The M65 grade of geostrap exhibits a higher pullout resistance (15.25 kN m⁻¹), followed by the M50 (14.5 kN m⁻¹), M37.5 (13.4 kN m⁻¹), and M25 (12.1 kN m⁻¹) grades of geostraps. This wide range of pullout resistance offers ample options for different geotechnical challenges. Considering the soil type and load, the judicious use of the desired grade of geosynthetics may cut project costs and achieve sustainability goals. Based on the pullout resistance offered in sand, their applications can be listed as shown in Table 5.

Geostraps initially exhibited greater pullout resistance in sandy soil than geogrids due to their combined reliance on friction and partial interlocking. However, the maximum pullout resistance of the geogrid (53 kNm⁻¹) was higher than that of the geostrap (49 kN m⁻¹). Based on the test results, the application area of both geostraps and geogrids can be determined as shown in Table 6. Therefore, it can be deduced from the findings that geostraps may prove highly effective as reinforcements for low-volume roads and backfill materials. However, in the case of high-volume roads, geogrids show more promising results for poorly graded sand.
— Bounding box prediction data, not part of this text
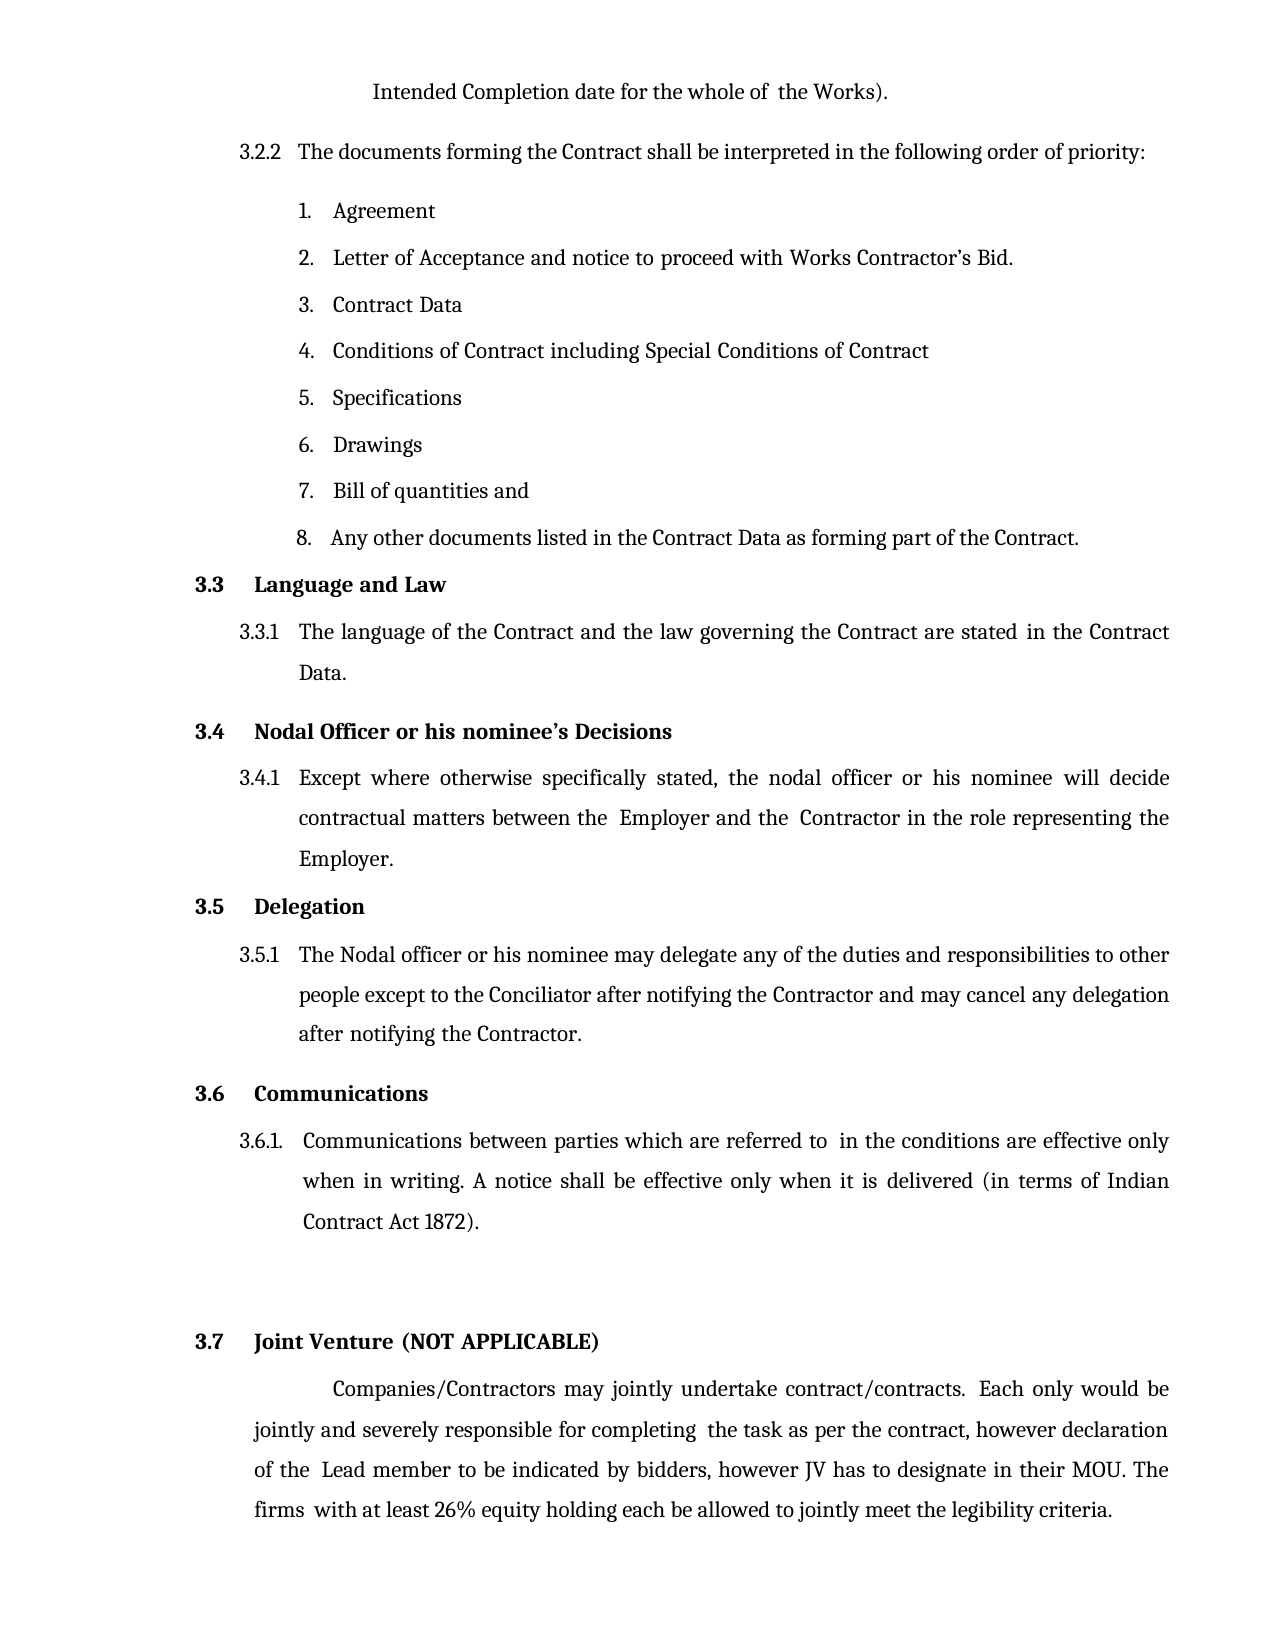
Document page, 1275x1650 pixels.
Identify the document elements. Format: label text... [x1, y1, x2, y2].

text Companies/Contractors may jointly undertake contract/contracts. Each only would be jointly and severely responsible for completing the task as per the contract, however declaration of the Lead member to be indicated by bidders, however JV has to designate in their MOU. The firms with at least 26% equity holding each be allowed to jointly meet the legibility criteria. [254, 1376, 1169, 1523]
subtitle Nodal Officer or his nominee’s Decisions [195, 718, 1169, 745]
list Letter of Acceptance and notice to proceed with Works Contractor’s Bid. [298, 245, 1169, 271]
text 3.6.1. Communications between parties which are referred to in the conditions are effective only when in writing. A notice shall be effective only when it is delivered (in terms of Indian Contract Act 1872). [239, 1128, 1169, 1235]
list Conditions of Contract including Special Conditions of Contract [298, 338, 1169, 364]
list The Nodal officer or his nominee may delegate any of the duties and responsibilities to other people except to the Conciliator after notifying the Contractor and may cancel any delegation after notifying the Contractor. [239, 942, 1169, 1048]
list Agreement [298, 198, 1169, 224]
list Except where otherwise specifically stated, the nodal officer or his nominee will decide contractual matters between the Employer and the Contractor in the role representing the Employer. [239, 765, 1169, 872]
list The language of the Contract and the law governing the Contract are stated in the Contract Data. [239, 619, 1169, 686]
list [298, 79, 1169, 106]
list Contract Data [298, 291, 1169, 318]
subtitle Delegation [195, 894, 1169, 920]
subtitle Joint Venture (NOT APPLICABLE) [195, 1329, 1169, 1356]
list Specifications [298, 385, 1169, 411]
subtitle Communications [195, 1081, 1169, 1107]
list Any other documents listed in the Contract Data as forming part of the Contract. [296, 525, 1169, 551]
list Drawings [298, 431, 1169, 458]
list Bill of quantities and [298, 478, 1169, 504]
list The documents forming the Contract shall be interpreted in the following order of priority: [239, 138, 1169, 165]
subtitle Language and Law [195, 572, 1169, 598]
The pullout behaviour of geostraps represents a significant advancement in geosynthetic reinforcement materials. By comparing the performance of geogrids and geostraps, a versatile and efficient solution for reinforced soil structures is provided. The findings of this study underscore the potential of geostraps to address the limitations of conventional geosynthetics, paving the way for more robust and adaptable geotechnical designs.

Scope for Future Research

While this study highlights the advantages of geostraps in sandy soil conditions, further research may expand their applicability. Investigations into their performance in fine-grained soils, such as clay and silt, would provide a more comprehensive understanding of their capabilities. Additionally, long-term studies addressing the effects of environmental factors, such as temperature fluctuations, moisture, and chemical exposure, would enhance their reliability in real-world conditions.